Army Health and Performance Research, Army HQ, Andover, UK; Division of Surgery and Interventional Science, UCL, London, UK.
Defence Science and Technology, Porton, UK.
Bone. 2024 Apr;181:117012. doi: 10.1016/j.bone.2024.117012. Epub 2024 Jan 11.
Military training increases tibial density and size. Female sex hormones may influence the adaption of bone to loading, but it is unknown if women using different hormonal contraceptives adapt similarly to military training. One hundred and sixteen women (57 women not using hormonal contraceptives [non-users], 38 combined oral contraceptive pill [COCP] users, 21 depot medroxyprogesterone acetate [DMPA] users) completed this study. Tibial volumetric bone mineral density (vBMD) and geometry were measured by peripheral quantitative computed tomography (4 %, 14 %, 38 %, and 66 % sites) at the start (week 1) and end (week 14) of British Army basic training. Circulating markers of bone and calcium metabolism were measured at weeks 1, 2, 4, 6, 10, and 14. Training increased trabecular vBMD at the 4 % site, periosteal perimeter at the 14 % and 66 % sites, and total area, cortical area, cortical thickness, and bone strength at all sites (0.1 to 1.6 %, p ≤ 0.009), with no differences between hormonal contraceptive groups (p ≥ 0.127). Trabecular vBMD increased at the 14 % site in non-users (0.8 %, p = 0.005), but not in COCP or DMPA users (p ≥ 0.205). Periosteal perimeter increased at the 38 % site in COCP (0.4 %, p < 0.001) and DMPA (0.5 %, p < 0.001) users, but not in non-users (p = 0.058). Training had no effect on periosteal perimeter at the 4 % site or cortical vBMD or endosteal perimeter at any site (p ≥ 0.168). βCTX decreased and PINP increased during training with no difference between hormonal contraceptive groups. Training increased iPTH in non-users, but not COCP or DMPA users. Hormonal contraceptives may exert site-specific effects on the mechanobiology of bone, with higher endogenous oestradiol promoting trabecularisation and inhibiting periosteal expansion in non-users compared with hormonal contraceptive users.

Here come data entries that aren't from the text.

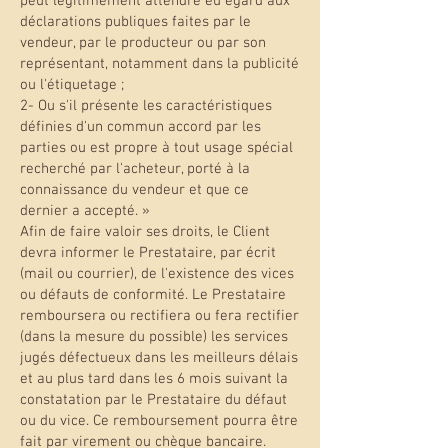
peut légitimement attendre eu égard aux
déclarations publiques faites par le
vendeur, par le producteur ou par son
représentant, notamment dans la publicité
ou l'étiquetage ;
2- Ou s'il présente les caractéristiques
définies d'un commun accord par les
parties ou est propre à tout usage spécial
recherché par l'acheteur, porté à la
connaissance du vendeur et que ce
dernier a accepté. »
Afin de faire valoir ses droits, le Client
devra informer le Prestataire, par écrit
(mail ou courrier), de l'existence des vices
ou défauts de conformité. Le Prestataire
remboursera ou rectifiera ou fera rectifier
(dans la mesure du possible) les services
jugés défectueux dans les meilleurs délais
et au plus tard dans les 6 mois suivant la
constatation par le Prestataire du défaut
ou du vice. Ce remboursement pourra être
fait par virement ou chèque bancaire.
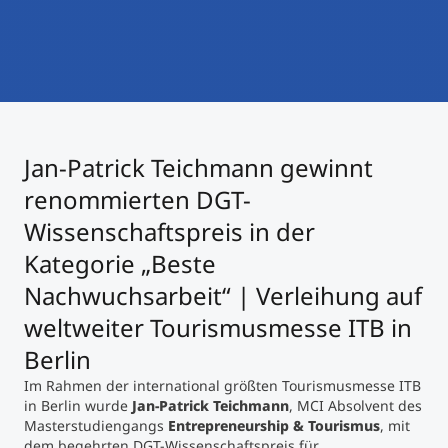
International studieren
An über 300 Partneruniversitäten
Micro Degrees
Forschung am MCI
Studienberatung
Micro Credentials
Jan-Patrick Teichmann gewinnt
Study Finder Bachelor/Master
Masterclasses
renommierten DGT-
Wissenschaftspreis in der
Kategorie „Beste
Management-Seminare
Nachwuchsarbeit“ | Verleihung auf
weltweiter Tourismusmesse ITB in
Technische Weiterbildung
Berlin
Im Rahmen der international größten Tourismusmesse ITB
in Berlin wurde
Jan-Patrick Teichmann
, MCI Absolvent des
Maßgeschneiderte Programme
Masterstudiengangs
Entrepreneurship & Tourismus
, mit
dem begehrten DGT-Wissenschaftspreis für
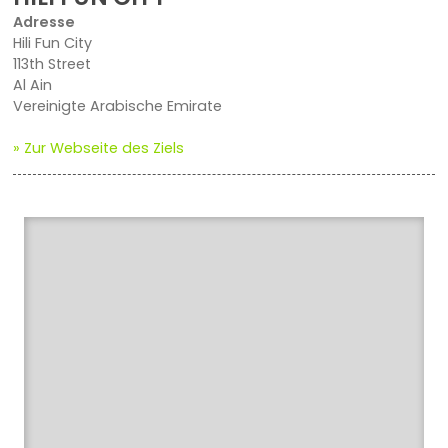
Adresse
Hili Fun City
113th Street
Al Ain
Vereinigte Arabische Emirate
» Zur Webseite des Ziels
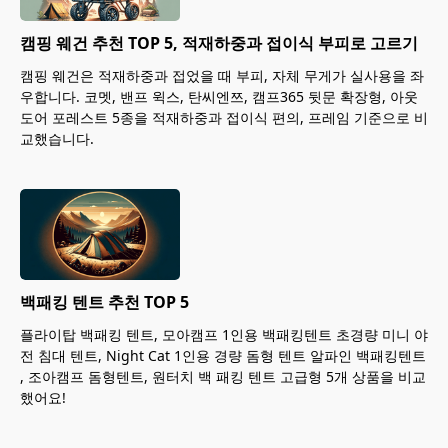
캠핑 웨건 추천 TOP 5, 적재하중과 접이식 부피로 고르기
캠핑 웨건은 적재하중과 접었을 때 부피, 자체 무게가 실사용을 좌
우합니다. 코멧, 밴프 윅스, 탄씨엔쯔, 캠프365 뒷문 확장형, 아웃
도어 포레스트 5종을 적재하중과 접이식 편의, 프레임 기준으로 비
교했습니다.
백패킹 텐트 추천 TOP 5
플라이탑 백패킹 텐트, 모아캠프 1인용 백패킹텐트 초경량 미니 야
전 침대 텐트, Night Cat 1인용 경량 돔형 텐트 알파인 백패킹텐트
, 조아캠프 돔형텐트, 원터치 백 패킹 텐트 고급형 5개 상품을 비교
했어요!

军事训练会增加胫骨密度和大小。女性性激素可能会影响骨骼对负荷的适应,但目前尚不清楚使用不同激素避孕药具的女性是否会相似地适应军事训练。本研究纳入了 116 名女性(57 名未使用激素避孕药具的女性[非使用者]、38 名口服避孕药使用者、21 名长效醋酸甲羟孕酮使用者)。在英国军队基础训练开始时(第 1 周)和结束时(第 14 周),通过外周定量计算机断层扫描(4%、14%、38%和 66%的部位)测量胫骨体积骨矿物质密度(vBMD)和骨几何形状。在第 1、2、4、6、10 和 14 周时测量循环骨和钙代谢标志物。训练使 4%部位的小梁 vBMD、14%和 66%部位的骨皮质周长、以及所有部位的总面积、皮质面积、皮质厚度和骨强度增加(0.1%至 1.6%,p≤0.009),激素避孕药具组之间没有差异(p≥0.127)。非使用者的 14%部位的小梁 vBMD 增加(0.8%,p=0.005),但口服避孕药或长效醋酸甲羟孕酮使用者没有增加(p≥0.205)。口服避孕药使用者的 38%部位的骨皮质周长增加(0.4%,p<0.001)和长效醋酸甲羟孕酮使用者(0.5%,p<0.001),而非使用者没有增加(p=0.058)。训练对 4%部位的骨皮质周长或皮质 vBMD 或任何部位的内骨皮质周长没有影响(p≥0.168)。βCTX 在训练期间下降,PINP 增加,激素避孕药具组之间没有差异。非使用者的 iPTH 增加,但口服避孕药或长效醋酸甲羟孕酮使用者没有增加。激素避孕药可能对骨骼的机械生物学产生特定部位的影响,与激素避孕药具使用者相比,非使用者的内源性雌二醇水平更高,促进小梁形成并抑制骨皮质扩张。